Assigned task:
With no images included, output each entry below exactly as it appears.

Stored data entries

- Opening Delimiter -

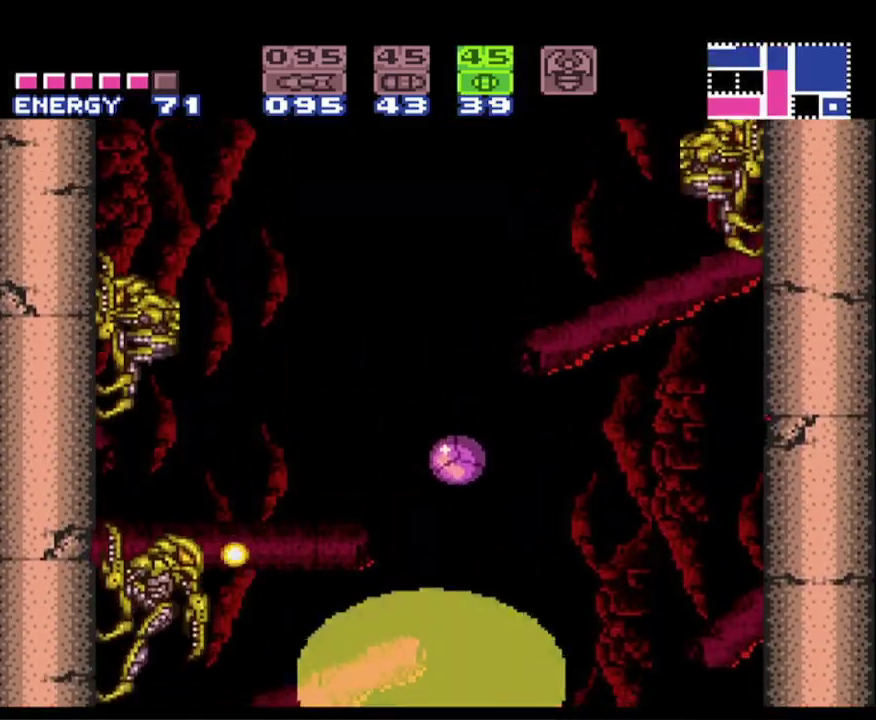
{"buttons": ["B", "X", "DPAD_LEFT"], "events": [[50, "X", "down"], [133, "DPAD_RIGHT", "down"], [167, "A", "up"], [217, "X", "up"], [250, "DPAD_RIGHT", "up"], [300, "X", "down"], [400, "X", "up"], [467, "DPAD_LEFT", "down"], [500, "X", "down"]]}
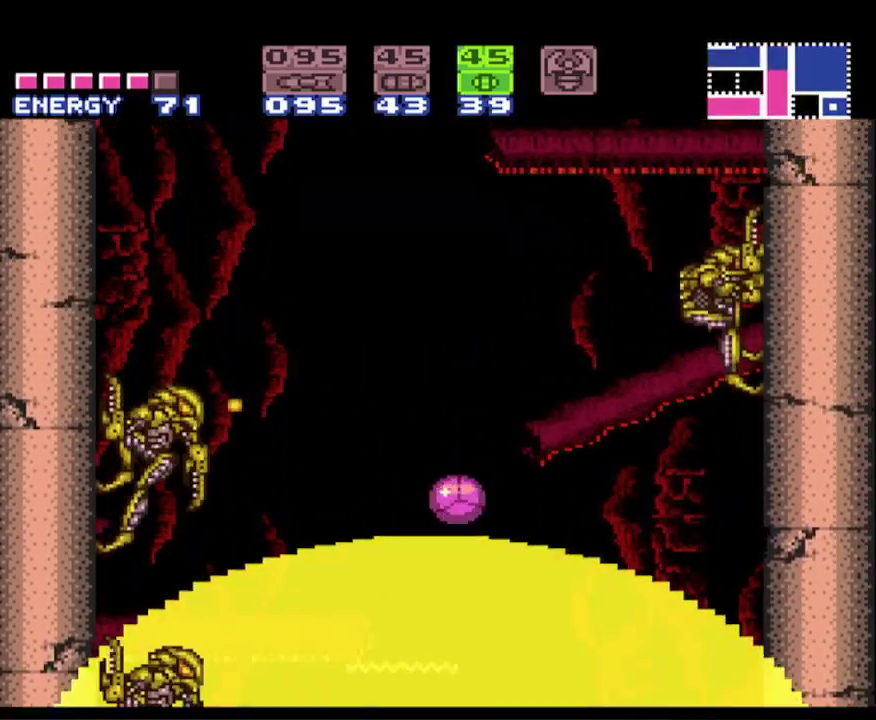
{"buttons": ["B"], "events": [[67, "DPAD_LEFT", "up"], [83, "X", "up"], [150, "DPAD_RIGHT", "down"], [150, "X", "down"], [267, "X", "up"], [300, "DPAD_RIGHT", "up"], [333, "X", "down"], [467, "X", "up"]]}
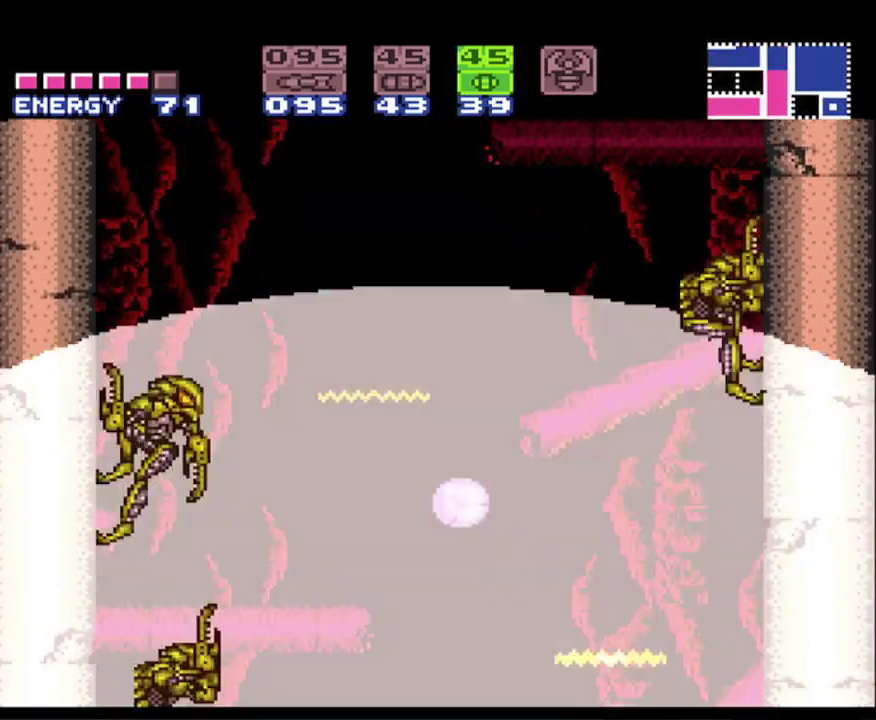
{"buttons": ["B", "DPAD_LEFT"], "events": [[17, "X", "down"], [133, "X", "up"], [217, "X", "down"], [233, "DPAD_LEFT", "down"], [317, "X", "up"], [417, "DPAD_LEFT", "up"], [417, "X", "down"], [433, "DPAD_LEFT", "down"], [500, "X", "up"]]}
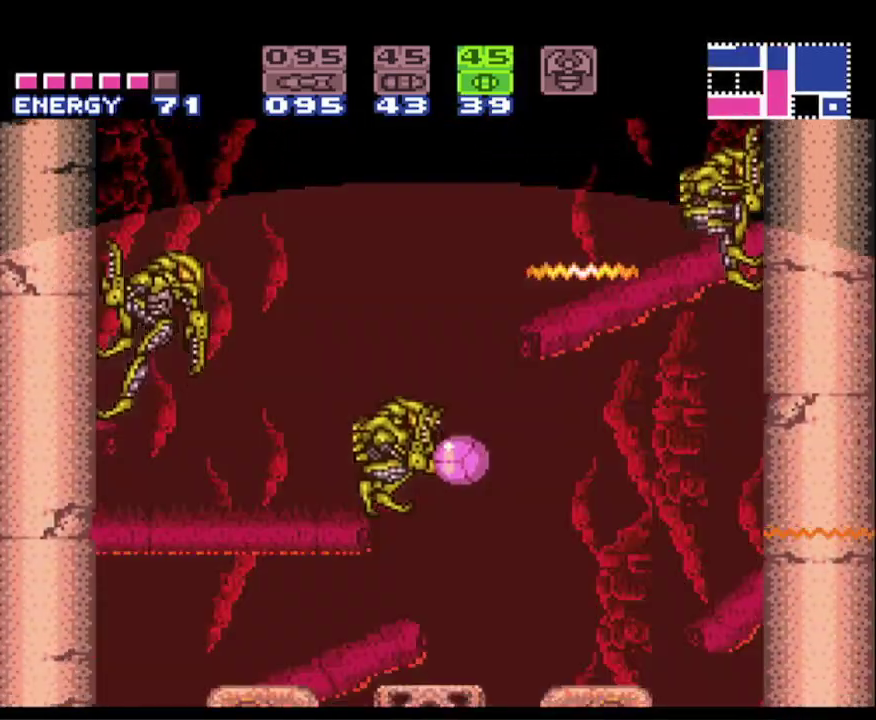
{"buttons": ["B", "X"], "events": [[83, "X", "down"], [183, "X", "up"], [250, "X", "down"], [367, "X", "up"], [433, "X", "down"], [450, "DPAD_LEFT", "up"]]}
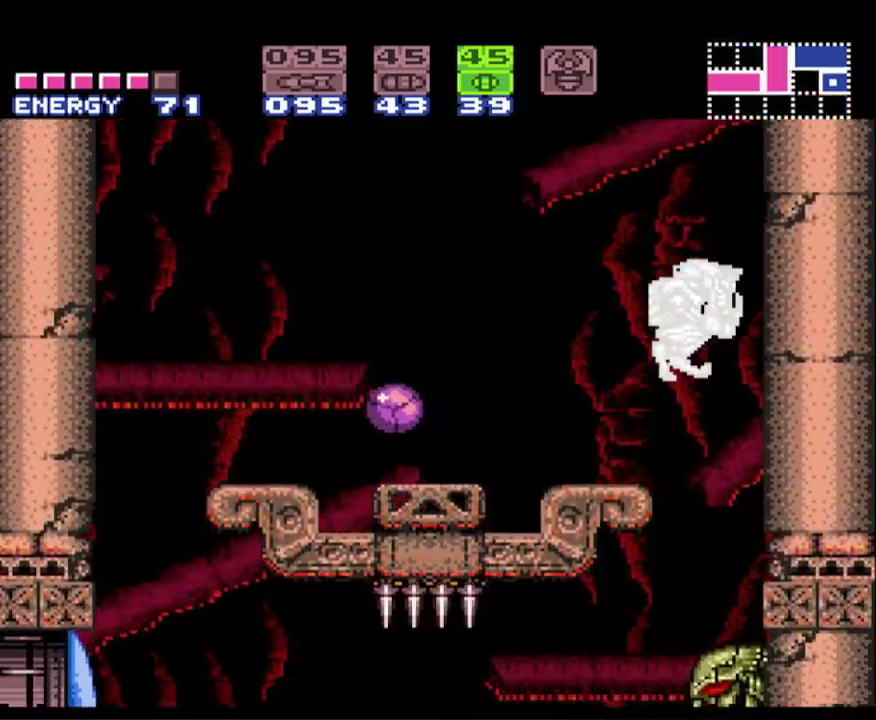
{"buttons": ["B", "X", "DPAD_RIGHT"], "events": [[50, "DPAD_RIGHT", "down"], [50, "X", "up"], [133, "X", "down"], [233, "X", "up"], [317, "X", "down"], [417, "X", "up"], [500, "X", "down"]]}
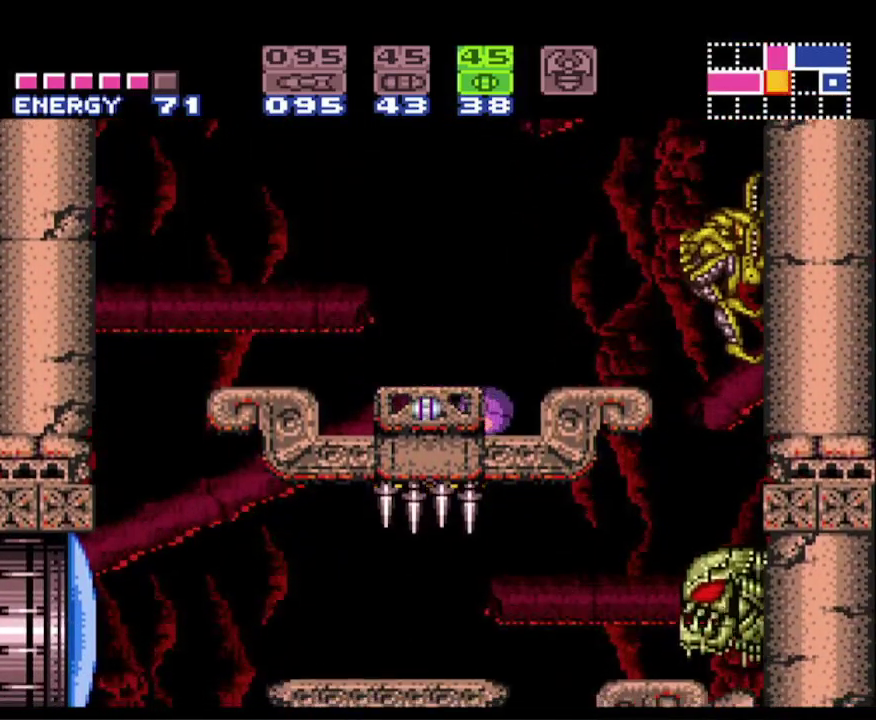
{"buttons": ["B", "DPAD_LEFT"], "events": [[83, "DPAD_RIGHT", "up"], [100, "X", "up"], [150, "X", "down"], [233, "DPAD_UP", "down"], [233, "X", "up"], [333, "DPAD_LEFT", "down"], [333, "DPAD_UP", "up"]]}
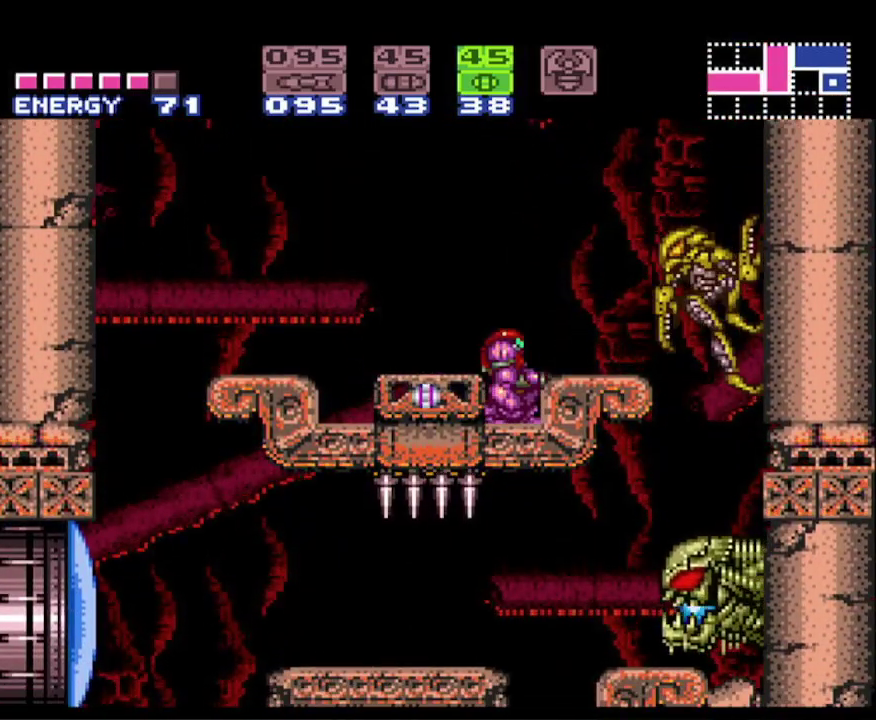
{"buttons": ["B", "DPAD_UP", "DPAD_LEFT"], "events": [[383, "DPAD_LEFT", "up"], [383, "DPAD_UP", "down"], [500, "DPAD_LEFT", "down"]]}
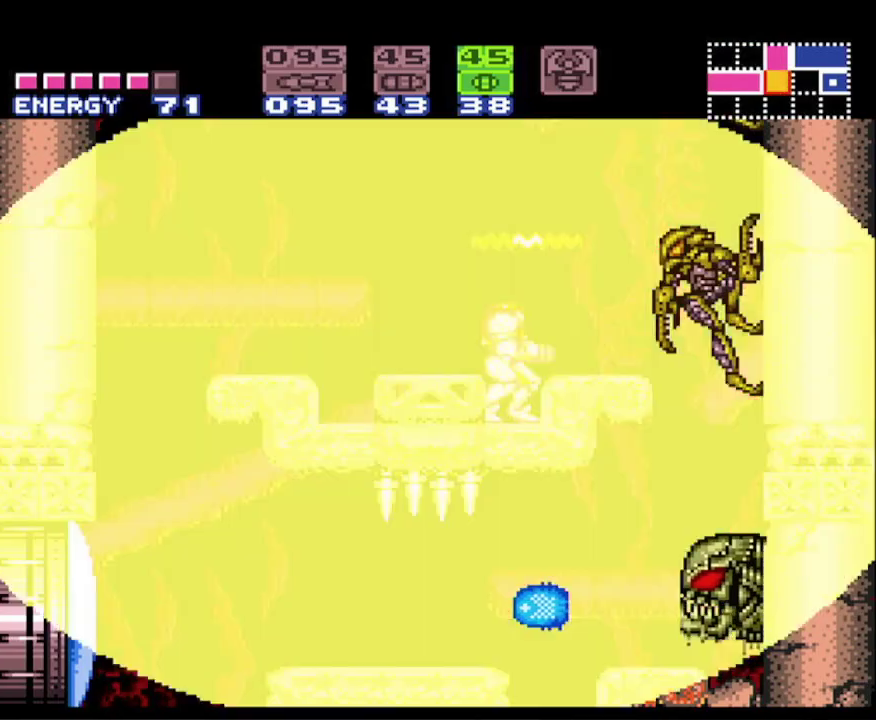
{"buttons": ["B", "DPAD_LEFT"], "events": [[17, "DPAD_UP", "up"]]}
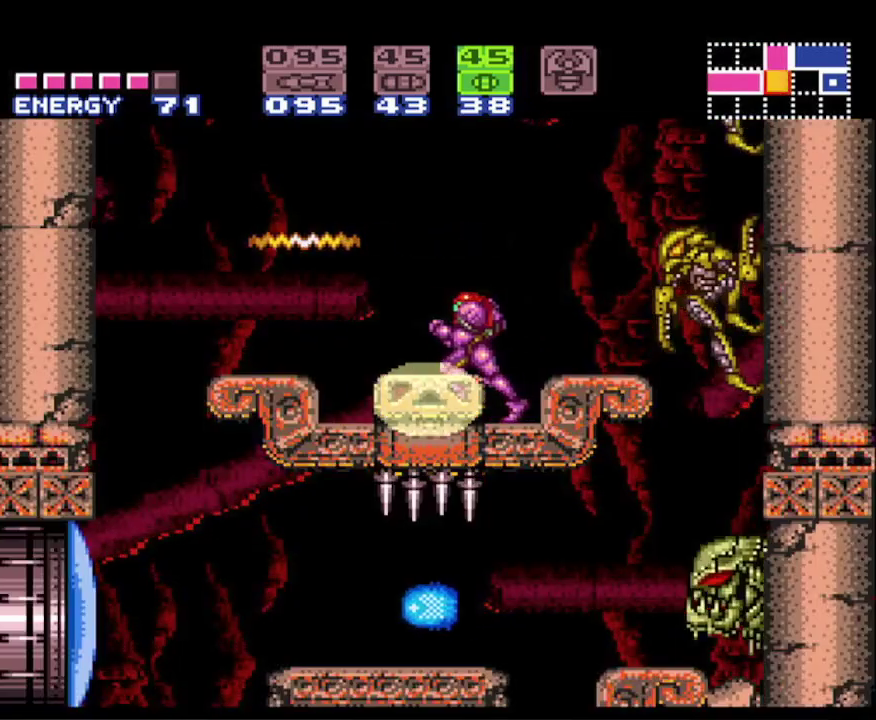
{"buttons": ["A", "B", "DPAD_LEFT"], "events": [[50, "A", "down"]]}
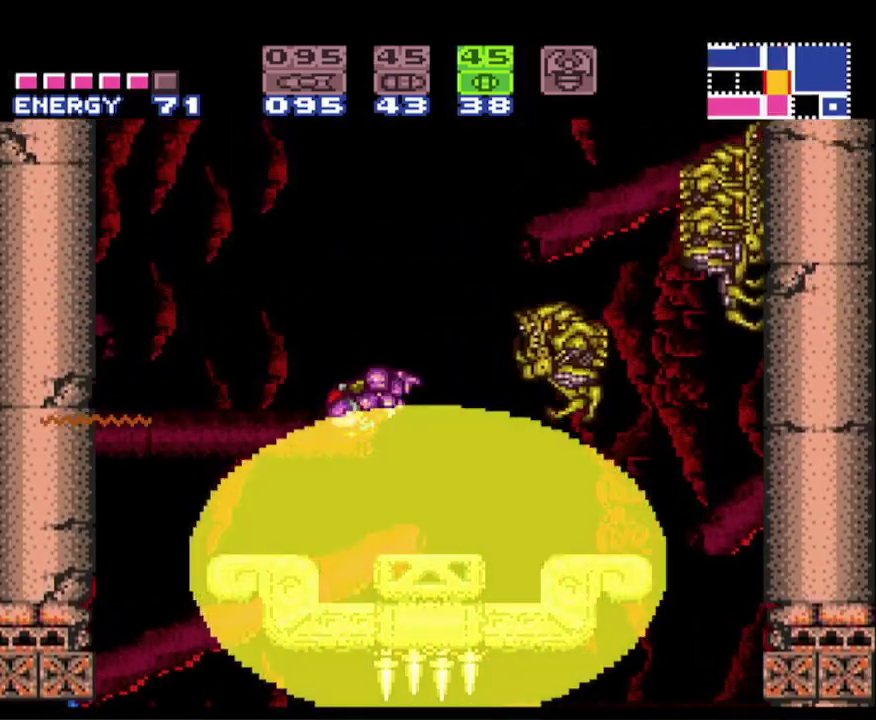
{"buttons": ["A", "B", "DPAD_LEFT"], "events": []}
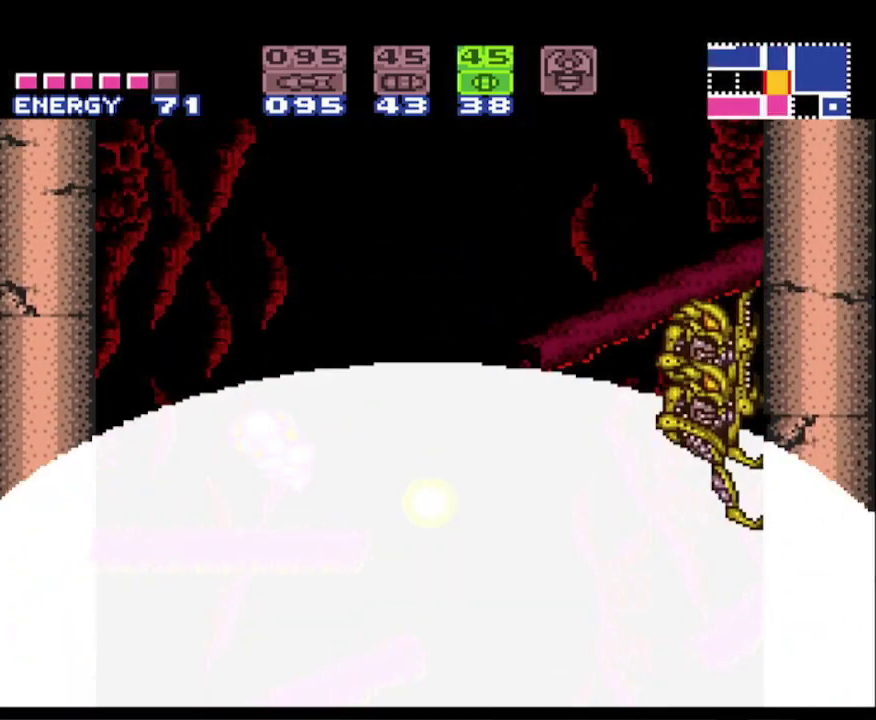
{"buttons": ["A", "B", "DPAD_LEFT"], "events": []}
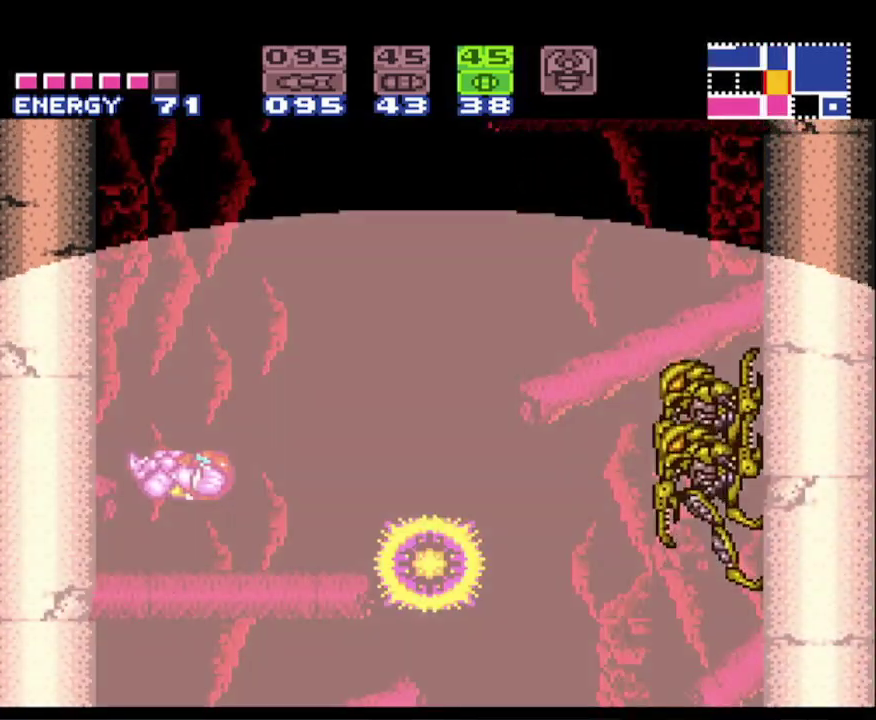
{"buttons": ["A", "B"], "events": [[83, "A", "up"], [100, "DPAD_LEFT", "up"], [150, "DPAD_RIGHT", "down"], [250, "A", "down"], [417, "DPAD_RIGHT", "up"]]}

- Closing Delimiter -

The completed task:
{"buttons": ["B", "X", "DPAD_LEFT"], "events": [[50, "X", "down"], [133, "DPAD_RIGHT", "down"], [167, "A", "up"], [217, "X", "up"], [250, "DPAD_RIGHT", "up"], [300, "X", "down"], [400, "X", "up"], [467, "DPAD_LEFT", "down"], [500, "X", "down"]]}
{"buttons": ["B"], "events": [[67, "DPAD_LEFT", "up"], [83, "X", "up"], [150, "DPAD_RIGHT", "down"], [150, "X", "down"], [267, "X", "up"], [300, "DPAD_RIGHT", "up"], [333, "X", "down"], [467, "X", "up"]]}
{"buttons": ["B", "DPAD_LEFT"], "events": [[17, "X", "down"], [133, "X", "up"], [217, "X", "down"], [233, "DPAD_LEFT", "down"], [317, "X", "up"], [417, "DPAD_LEFT", "up"], [417, "X", "down"], [433, "DPAD_LEFT", "down"], [500, "X", "up"]]}
{"buttons": ["B", "X"], "events": [[83, "X", "down"], [183, "X", "up"], [250, "X", "down"], [367, "X", "up"], [433, "X", "down"], [450, "DPAD_LEFT", "up"]]}
{"buttons": ["B", "X", "DPAD_RIGHT"], "events": [[50, "DPAD_RIGHT", "down"], [50, "X", "up"], [133, "X", "down"], [233, "X", "up"], [317, "X", "down"], [417, "X", "up"], [500, "X", "down"]]}
{"buttons": ["B", "DPAD_LEFT"], "events": [[83, "DPAD_RIGHT", "up"], [100, "X", "up"], [150, "X", "down"], [233, "DPAD_UP", "down"], [233, "X", "up"], [333, "DPAD_LEFT", "down"], [333, "DPAD_UP", "up"]]}
{"buttons": ["B", "DPAD_UP", "DPAD_LEFT"], "events": [[383, "DPAD_LEFT", "up"], [383, "DPAD_UP", "down"], [500, "DPAD_LEFT", "down"]]}
{"buttons": ["B", "DPAD_LEFT"], "events": [[17, "DPAD_UP", "up"]]}
{"buttons": ["A", "B", "DPAD_LEFT"], "events": [[50, "A", "down"]]}
{"buttons": ["A", "B", "DPAD_LEFT"], "events": []}
{"buttons": ["A", "B", "DPAD_LEFT"], "events": []}
{"buttons": ["A", "B"], "events": [[83, "A", "up"], [100, "DPAD_LEFT", "up"], [150, "DPAD_RIGHT", "down"], [250, "A", "down"], [417, "DPAD_RIGHT", "up"]]}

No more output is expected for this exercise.